The same could be said about other major cities and everything is ticking in Hiroshima, Kobe, Nagoya, and other major cities. Tokyo is a little different because the aftershock was strong on March 11 and power shortages to scaremongering about the radiation crisis in Fukushima did hit many people. This in turn led to many embassies running for cover and leaving Tokyo but now nearly all have returned and Tokyo is returning to normal.
Northeastern Japan was devastated by the earthquake which then unleashed the tsunami and the radiation crisis continues. Therefore, things are very much different in northeastern Japan and the Kanto plains which felt the power of the 9.0-magnitude earthquake.
Therefore, regional variations will be very different and the city of Kobe will also be unique because the people of this city understand the tremendous loss of life from natural disasters.
Usually Golden Week is about holidays, meeting the family, visiting friends, and enjoying luxury time by doing what people enjoy the most. This year will be different for many people because tens of thousands will volunteer and help out in Fukushima, Iwate, Miyagi, and in other coastal areas which were hit by the earthquake and tsunami.
Many volunteers will be reluctant to visit Fukushima because of the ongoing radiation cloud and many areas are out of bound because of the exclusion zone. However, Iwate and Miyagi will witness tens of thousands of people from northeast Japan, the Kanto plains, and from all over Japan; who will volunteer and spend their precious time by helping to rebuild areas which have been devastated.
Of course, for other people it will be time for a long holiday in either stunning parts of Japan or visiting Europe or other distant places. Also, for other individuals it will be a time to relax with family and friends or to venture alone by yourself and go shopping, hiking, putting your feet up at home or whatever the individual desires.
Individuals will reflect on recent events differently and for the government of Japan and the economy; then it is essential that shoppers and tourists spend their money otherwise the recovery is going to be too slow and more people will suffer in the long term.

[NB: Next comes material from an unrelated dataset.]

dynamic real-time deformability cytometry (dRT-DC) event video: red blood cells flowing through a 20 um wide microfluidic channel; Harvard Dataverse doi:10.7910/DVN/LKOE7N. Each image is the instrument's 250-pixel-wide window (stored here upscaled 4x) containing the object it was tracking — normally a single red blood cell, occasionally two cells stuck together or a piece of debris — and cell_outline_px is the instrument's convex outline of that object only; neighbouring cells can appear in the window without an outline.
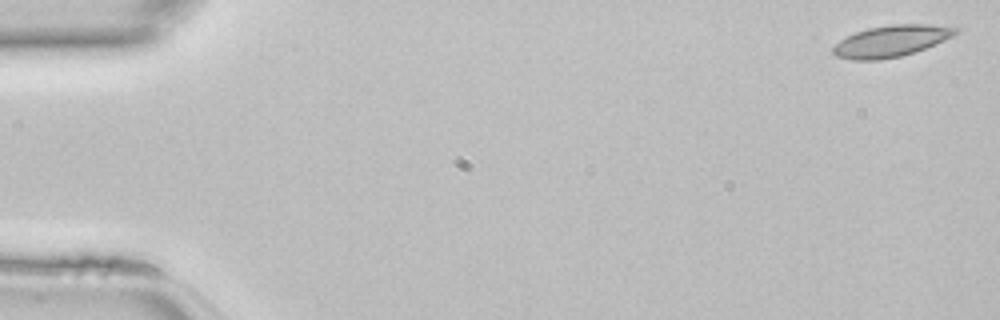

Therefore, Golden Week will be a stark reminder to reflect on current events in Japan but for others it will be breathing space from the stress of life.
One thing for sure is that this Golden Week will be a mixed bag and this applies to regional differences and how people respond to current events.

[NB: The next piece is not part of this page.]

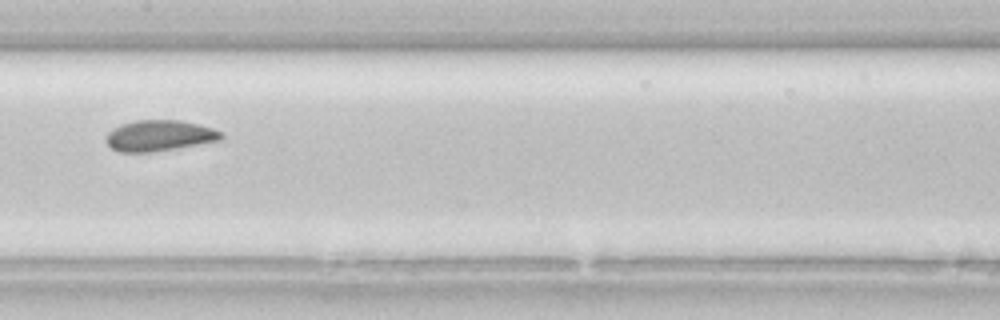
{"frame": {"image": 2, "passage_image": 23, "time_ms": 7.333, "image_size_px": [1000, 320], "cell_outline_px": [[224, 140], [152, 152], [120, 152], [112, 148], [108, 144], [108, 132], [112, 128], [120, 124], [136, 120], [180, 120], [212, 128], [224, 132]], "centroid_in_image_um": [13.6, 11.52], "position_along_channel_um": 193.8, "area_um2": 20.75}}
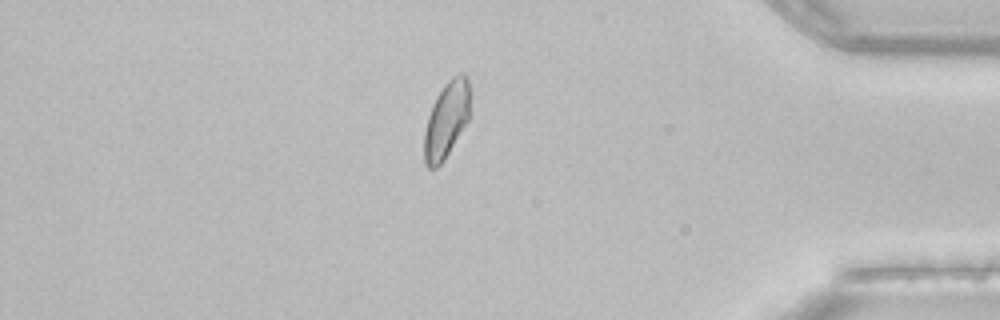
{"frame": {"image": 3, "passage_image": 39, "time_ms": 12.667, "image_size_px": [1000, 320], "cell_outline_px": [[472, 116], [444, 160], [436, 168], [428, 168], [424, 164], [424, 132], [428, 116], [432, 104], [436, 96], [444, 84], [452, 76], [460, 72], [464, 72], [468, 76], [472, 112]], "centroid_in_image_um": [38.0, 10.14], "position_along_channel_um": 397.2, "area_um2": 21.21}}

For people who have lost family members, friends, and had their homes destroyed by the earthquake and tsunami; then clearly this Golden Week in 2011 will be about sadness, getting down to rebuilding, and trying to overcome the many difficult obstacles that so many individuals face.
However, for others it will be about drinking a beer and watching sport or buying exquisite clothes in trendy areas.
People are complex and you have no true mechanism on how to respond to tragic events but in the back of the mind will remain the ongoing crisis in northeastern Japan.